私大商学部の教員として,その主張はさほど奇異には聞こえない。少しずつではあるが,著者が提案する方向に大学が変化していると感じるからだ。ただし,そうした変化はカリキュラム全体というより,一部の授業やゼミで起きている。リサーチやプラニングのグループ作業,プレゼンなど,社会で役立ちそうなスキルを体得させる。昔は就職後に時間をかけて身につけたことだが,企業に余裕がなくなるにつれ,大学で体験しておくことの意味が出てきた。

2章以降は,大学生の就活,あるいは企業の採用活動が俎上に上がる。第三章の「若者はけっこうカワイソウではない」では,海老原氏は客観的なデータに基づき,20 代での転職がこれまでずっと,けっこう起きてきたことを指摘する。20代に2回,そのチャンスがあるという。新卒のとき不況で希望通りの就職ができなくても,これまでの景気循環の周期を考えると 20 代のうちに好況が来る確率は高く,そこで「リベンジ」できるという。

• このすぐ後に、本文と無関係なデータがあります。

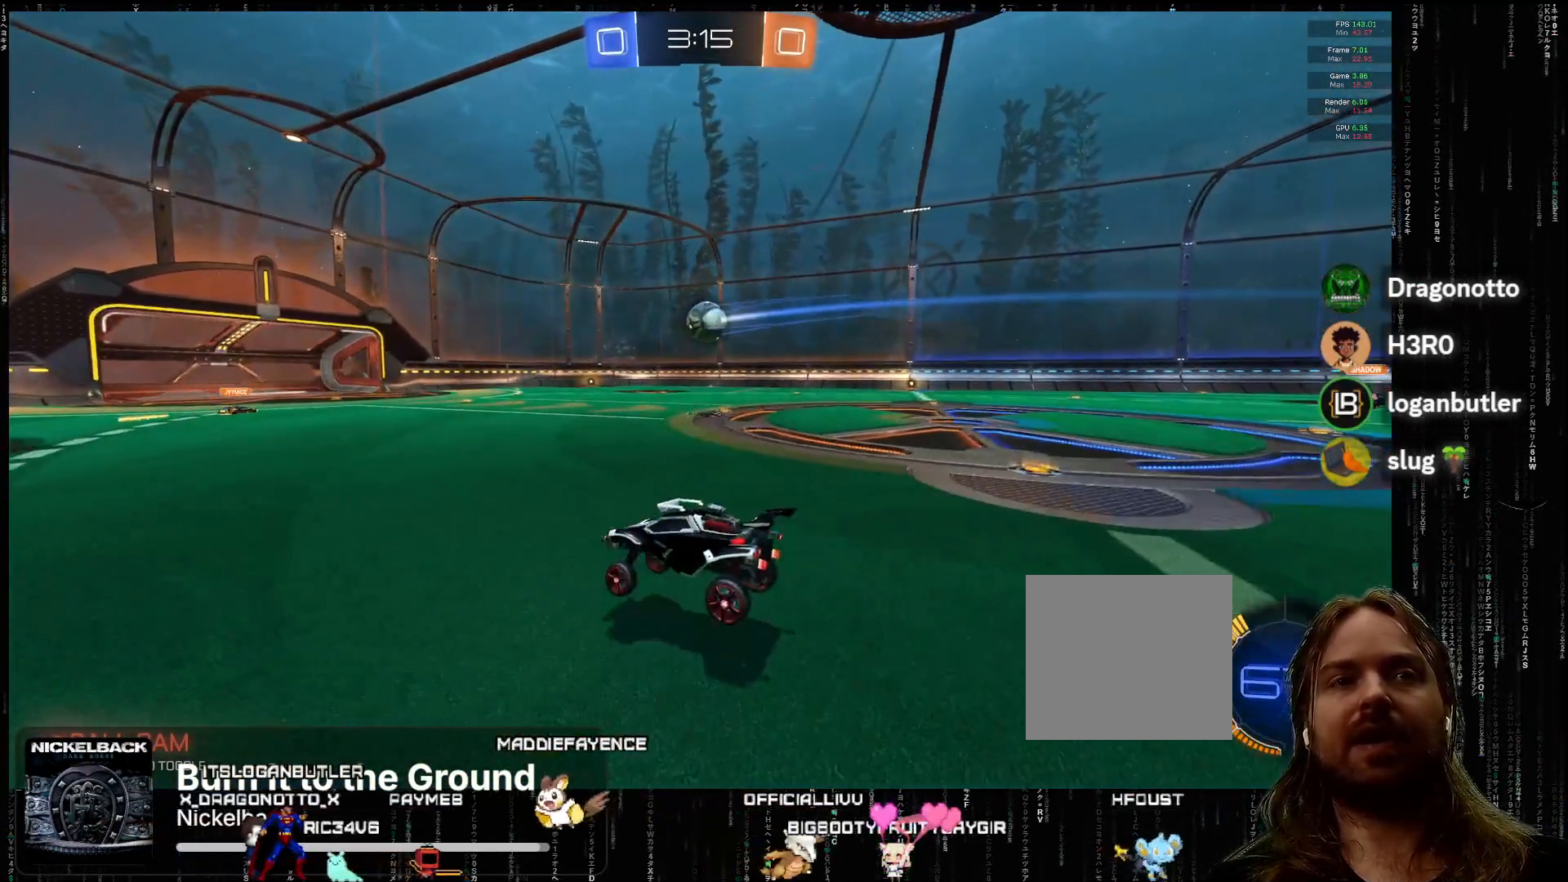
{"buttons": ["A", "R2"], "left_stick": "center", "events": [[217, "A", "down"], [483, "left_stick", "center"]]}
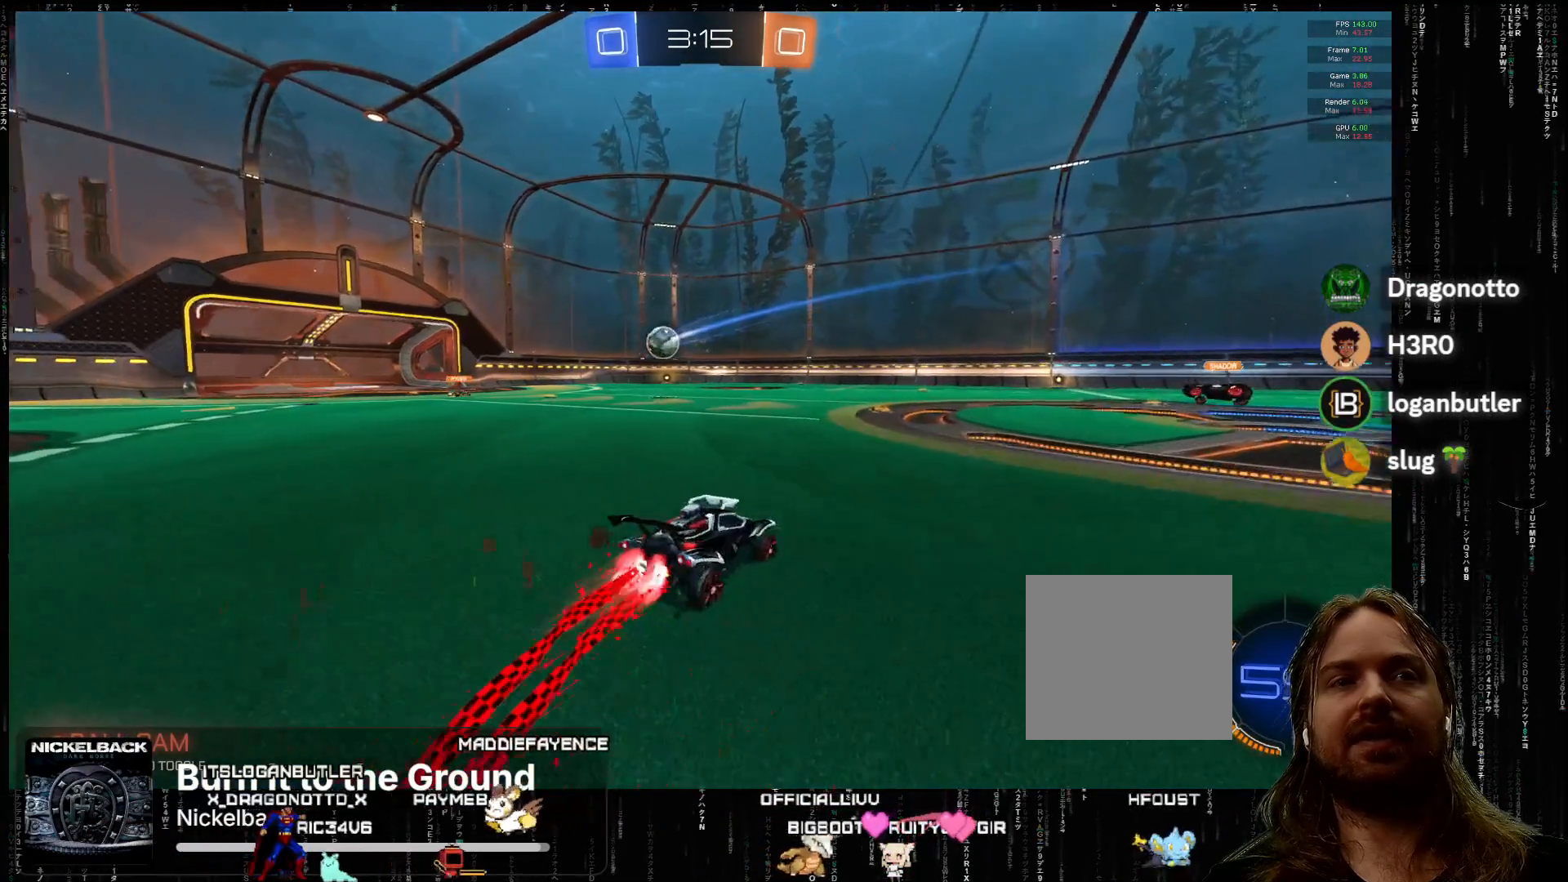
{"buttons": ["A", "R2"], "left_stick": "center", "events": [[333, "left_stick", "left"], [467, "left_stick", "center"]]}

不況のときでも,中小企業の求人は倍率は1を上回る。したがって,新卒者は大手に就職できなくとも,まずは中小企業に正社員として就職し,20代後半に景気が回復したとき,再就職を目指すべきだという。また「就社より就職」という主張は日本では誤りだと批判,どのような企業を就職先に選ぶべきかを論じる。それによれば「従業員150名」というのが1つの目安になる。なぜそう考えるのかに,著者独自の経験と見解が反映されていて興味深い。